__Record excerpts__:
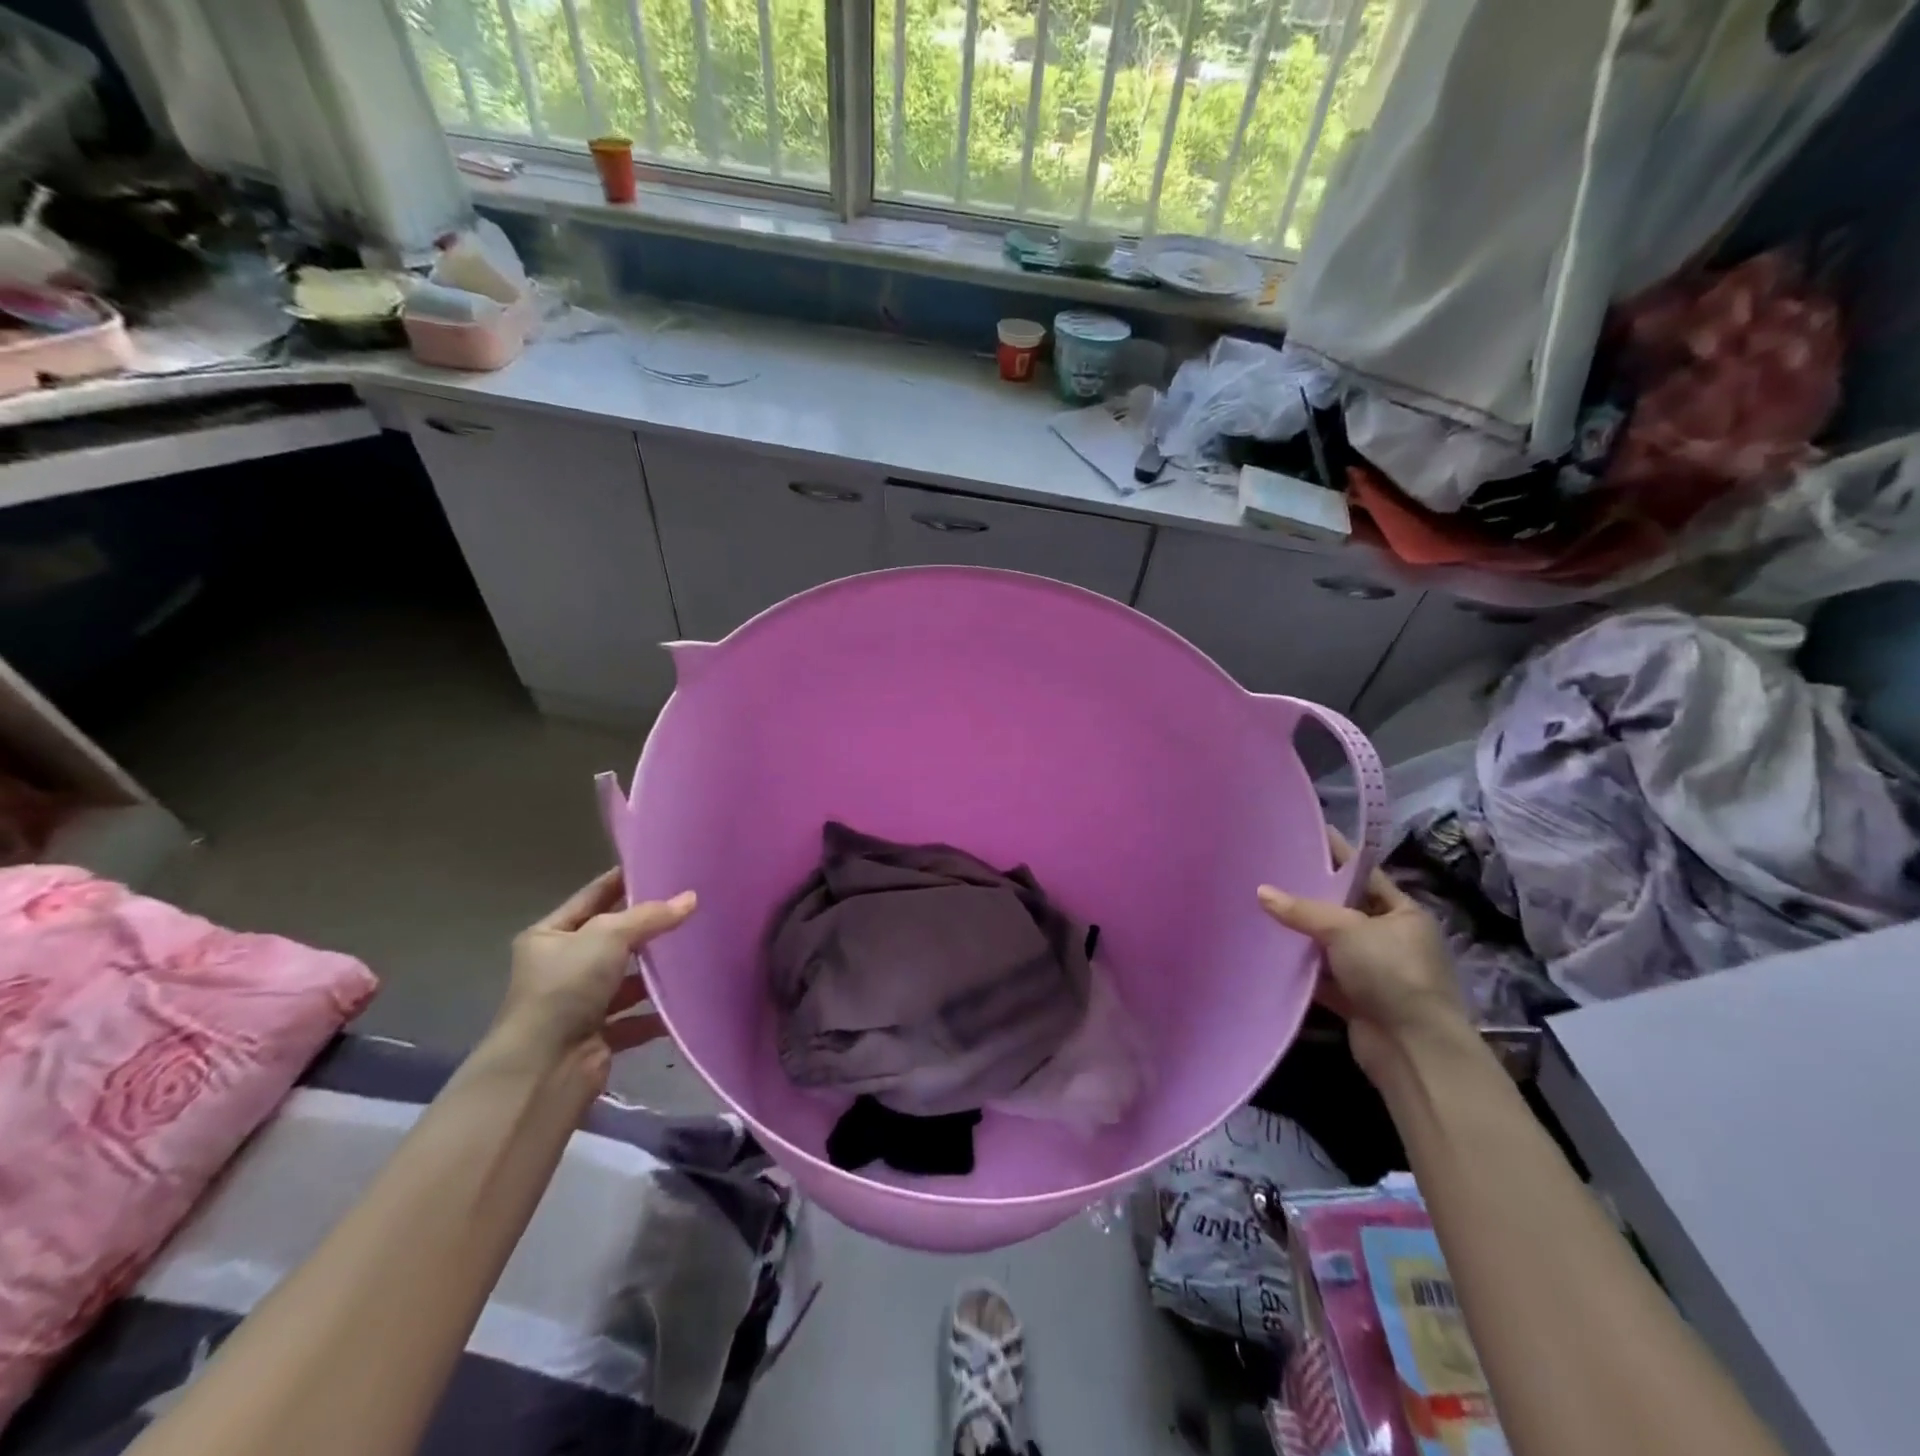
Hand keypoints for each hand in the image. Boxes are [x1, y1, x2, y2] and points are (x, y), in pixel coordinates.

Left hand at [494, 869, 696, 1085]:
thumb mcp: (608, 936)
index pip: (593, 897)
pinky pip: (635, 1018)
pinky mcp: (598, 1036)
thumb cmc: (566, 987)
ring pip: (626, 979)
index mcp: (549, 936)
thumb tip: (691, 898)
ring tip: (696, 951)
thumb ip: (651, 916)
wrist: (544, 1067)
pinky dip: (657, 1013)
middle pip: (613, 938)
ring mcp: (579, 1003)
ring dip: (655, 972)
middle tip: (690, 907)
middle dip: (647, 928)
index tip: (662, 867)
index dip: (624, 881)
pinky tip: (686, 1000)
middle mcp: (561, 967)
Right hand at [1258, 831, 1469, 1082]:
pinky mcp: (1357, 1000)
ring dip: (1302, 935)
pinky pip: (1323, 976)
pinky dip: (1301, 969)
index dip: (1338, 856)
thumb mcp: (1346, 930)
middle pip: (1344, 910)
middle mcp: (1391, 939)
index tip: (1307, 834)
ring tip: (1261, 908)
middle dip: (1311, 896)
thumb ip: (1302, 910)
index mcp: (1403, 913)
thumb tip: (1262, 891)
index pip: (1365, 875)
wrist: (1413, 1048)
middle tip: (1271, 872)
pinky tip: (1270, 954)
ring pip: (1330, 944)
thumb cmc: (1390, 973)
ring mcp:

__Work request__:
Look through the data above and return exactly the lines from the one that contains "index tip: (662, 867)" to the one that contains "middle pip: (1344, 910)", inclusive, with nothing else.

__Exercise response__:
index tip: (662, 867)
index dip: (624, 881)
pinky tip: (686, 1000)
middle mcp: (561, 967)
Right hand at [1258, 831, 1469, 1082]:
pinky mcp: (1357, 1000)
ring dip: (1302, 935)
pinky pip: (1323, 976)
pinky dip: (1301, 969)
index dip: (1338, 856)
thumb mcp: (1346, 930)
middle pip: (1344, 910)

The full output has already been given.